Le pachira installé, on continue à côtoyer de la verdure au parc le plus proche. L’occasion d’un énième café et de papoter avec Christelle, forcée de ne pas bosser aujourd’hui pour garder son marmot, la faute à une école en grève. « Ne dites pas que cette journée est une chance pour moi ou que je me la coule douce », nous gronde-t-elle presque, le regard à moitié méfiant, à moitié en train de surveiller la marmaille qui court dans l’herbe. « Ce congé, je l’aurais volontiers pris ailleurs que dans une journée grise en plein milieu de semaine ! » Passé l’avertissement, Christelle concède : « Il y a pire qu’un mardi avec son fils. Si c’est ça, l’enfer promis depuis des semaines, ça devrait aller ».

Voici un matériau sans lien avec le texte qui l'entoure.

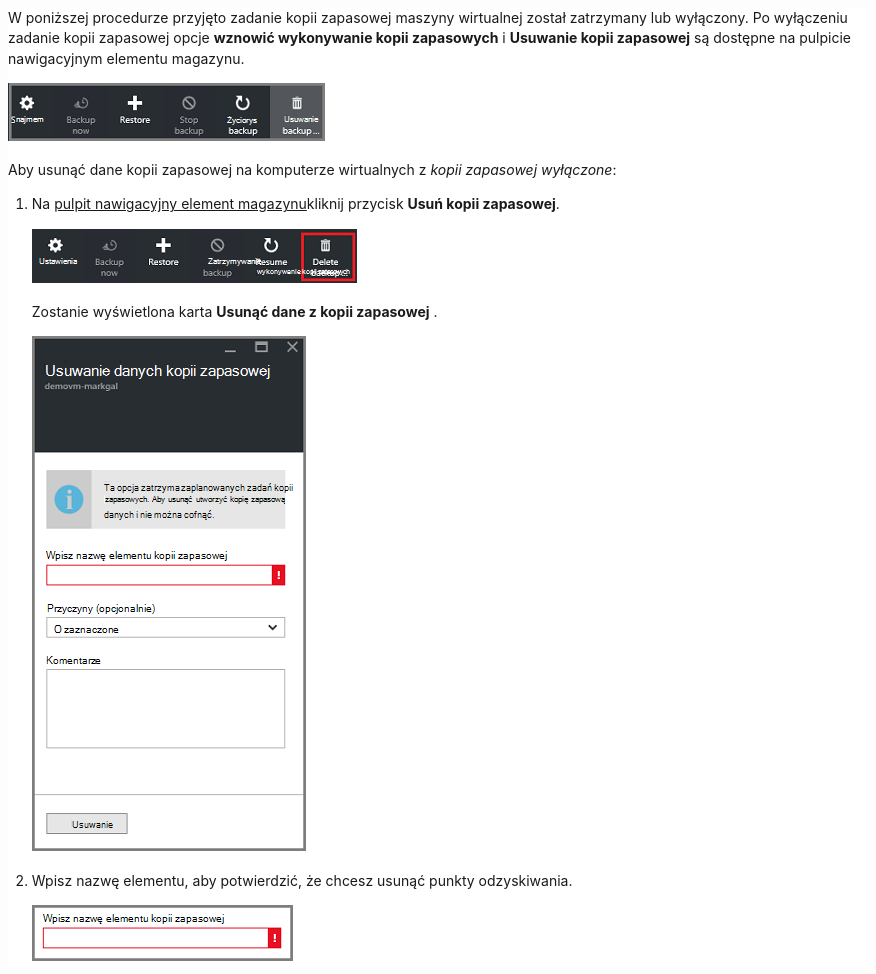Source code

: W poniższej procedurze przyjęto zadanie kopii zapasowej maszyny wirtualnej został zatrzymany lub wyłączony. Po wyłączeniu zadanie kopii zapasowej opcje **wznowić wykonywanie kopii zapasowych** i **Usuwanie kopii zapasowej** są dostępne na pulpicie nawigacyjnym elementu magazynu.

![Wznawianie i usuwanie przycisków](./media/backup-azure-manage-vms/resume-delete-buttons.png)

Aby usunąć dane kopii zapasowej na komputerze wirtualnych z *kopii zapasowej wyłączone*:

1. Na [pulpit nawigacyjny element magazynu](backup-azure-manage-vms.md#open-a-vault-item-dashboard)kliknij przycisk **Usuń kopii zapasowej**.

    ![Typ maszyn wirtualnych](./media/backup-azure-manage-vms/delete-backup-buttom.png)

    Zostanie wyświetlona karta **Usunąć dane z kopii zapasowej** .

    ![Typ maszyn wirtualnych](./media/backup-azure-manage-vms/delete-backup-blade.png)

2. Wpisz nazwę elementu, aby potwierdzić, że chcesz usunąć punkty odzyskiwania.

    ![Zatrzymywanie weryfikacji](./media/backup-azure-manage-vms/item-verification-box.png)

Sur le retour, on croise Martin, costume trois-pièces et mallette à la main. Il se prépare à rentrer chez lui à pied - comptez 1h30 et 14 kilomètres de marche. « C’est long… Mais à ma façon, je désengorge les métros pour les travailleurs qui ne peuvent faire autrement. Cette grève s’annonce longue, alors il faut qu’on s’entraide. » Quitte à faire un semi-marathon par jour pour aller au taf ? « Il fait presque beau aujourd’hui, c’est un signe pour marcher », dit-il en zieutant un bout de ciel bleu qui perce les nuages. Certes, mais la grève est reconductible et à partir de mercredi, il pleut sur Paris… « On va faire de mauvaise fortune bon cœur. Il pleut demain ? Eh bien, j’irais au travail en chantant sous la pluie ».